David recognizes his enemy and it is not Saul. The battle is for truth. See there’s this weird plot line going on here. There’s this Amalekite guy who comes bringing this report and it’s particularly strange because in the previous chapter, the end of 1 Samuel, ch. 31, tells the real story of what happened. Saul was getting pressed on every side, asked his armor bearer to finish him off, but the armor bearer refused and so Saul fell on his sword and died. And when the armor bearer saw this, he did the same.
The point of all this is that this Amalekite is telling a lie – he’s telling a competing version of the truth. He’s lying because he wants to curry favor with David. And Satan is using this opportunity to tempt David even after Saul is dead. David is supposed to be happy that Saul is dead! Saul wanted to kill David. The Amalekite thinks David should be thinking that Saul is the enemy so if he claims to kill Saul, then he’s David’s friend.
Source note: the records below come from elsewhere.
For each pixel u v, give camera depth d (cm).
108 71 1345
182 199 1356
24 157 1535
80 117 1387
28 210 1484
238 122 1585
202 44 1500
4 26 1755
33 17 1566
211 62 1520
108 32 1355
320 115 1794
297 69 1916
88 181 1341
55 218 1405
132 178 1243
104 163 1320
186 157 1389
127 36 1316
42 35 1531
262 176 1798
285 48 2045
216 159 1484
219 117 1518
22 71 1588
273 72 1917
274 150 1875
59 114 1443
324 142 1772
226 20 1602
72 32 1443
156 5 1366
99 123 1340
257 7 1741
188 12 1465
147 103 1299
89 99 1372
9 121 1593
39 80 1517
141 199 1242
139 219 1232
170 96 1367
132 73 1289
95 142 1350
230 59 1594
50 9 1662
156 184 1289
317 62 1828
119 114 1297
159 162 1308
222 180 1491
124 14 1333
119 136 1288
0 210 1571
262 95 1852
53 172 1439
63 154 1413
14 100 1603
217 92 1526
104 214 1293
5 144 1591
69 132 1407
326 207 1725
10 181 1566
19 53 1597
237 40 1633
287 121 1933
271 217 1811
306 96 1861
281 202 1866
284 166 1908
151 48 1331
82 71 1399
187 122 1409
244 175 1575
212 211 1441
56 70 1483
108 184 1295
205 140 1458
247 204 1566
Live by the lie, die by the lie. But David, the future king of Israel, recognizes that Saul is not the enemy – that’s the lie. That’s the lie that keeps coming back to tempt him, every time Saul is delivered into David’s hands, he has the chance to kill him. The lie is there – kill Saul – he’s the enemy. But he’s not. David recognizes God's truth is that the LORD's anointed is meant to be celebrated and anyone who bears malice towards deserves death. So he has the liar killed. If you live by the lie, you will die by the lie. Unfortunately, others died with Elliot Rodger in his lie. But that's what happens in war.
There’s an enemy today and it’s not crazy people who stab and wound others. Even Buddhists agree with that. During the candlelight vigil, a representative from a Buddhist organization said that Elliot Rodger suffered from a confused mind. He could not be more correct. The question is – what is the truth? Buddhism and Christianity offer competing versions of the truth. Everyone in the media is offering different versions of the truth. The narrative war rages about the true cause of his rampage: #YesAllWomen (misogyny), Asian discrimination, bullying, white privilege, mental illness, bad parenting, etc. There's validity in each of them but I'm focused on a bigger narrative - the truth vs. lie. Buddhism says loss is preventable, people are fundamentally good, and we can change the world with love and care. That’s not what the Bible teaches. We are fundamentally flawed and self-centered and we have no hope without the specific divine intervention of Jesus and his death and resurrection. Only that truth saves and sets free. We serve a king who became man who will one day return and end all suffering and death.
When people believe lies about themselves, they believe lies about God. That is the battle. That’s where the war is. It’s a spiritual battle for people’s hearts and minds. I don’t pretend for a second that anyone could have made a difference in Rodger’s life but believe me, the hearts and minds of people is a battle worth fighting for.
There’s a battle for your hearts and minds today – don’t be deceived by the nice house you live in, the nice cars your parents drive, and the great colleges your peers get into. My calling is to destroy lies with truth; my weapon is the word of God. If you haven’t considered ministry until today, consider it. The battle is real. The enemy is real. The losses are real. And we need soldiers to fight.
Mourning recognizes the war is real. The battle is truth vs. lie. If you’re on God’s side, get your battle gear on because we live in victory against the forces of darkness. We are ambassadors for the victory of truth. We serve the king who was slain for us and was raised to life. We walk in victory today by proclaiming truth over lie and will reign with Him forever when He returns.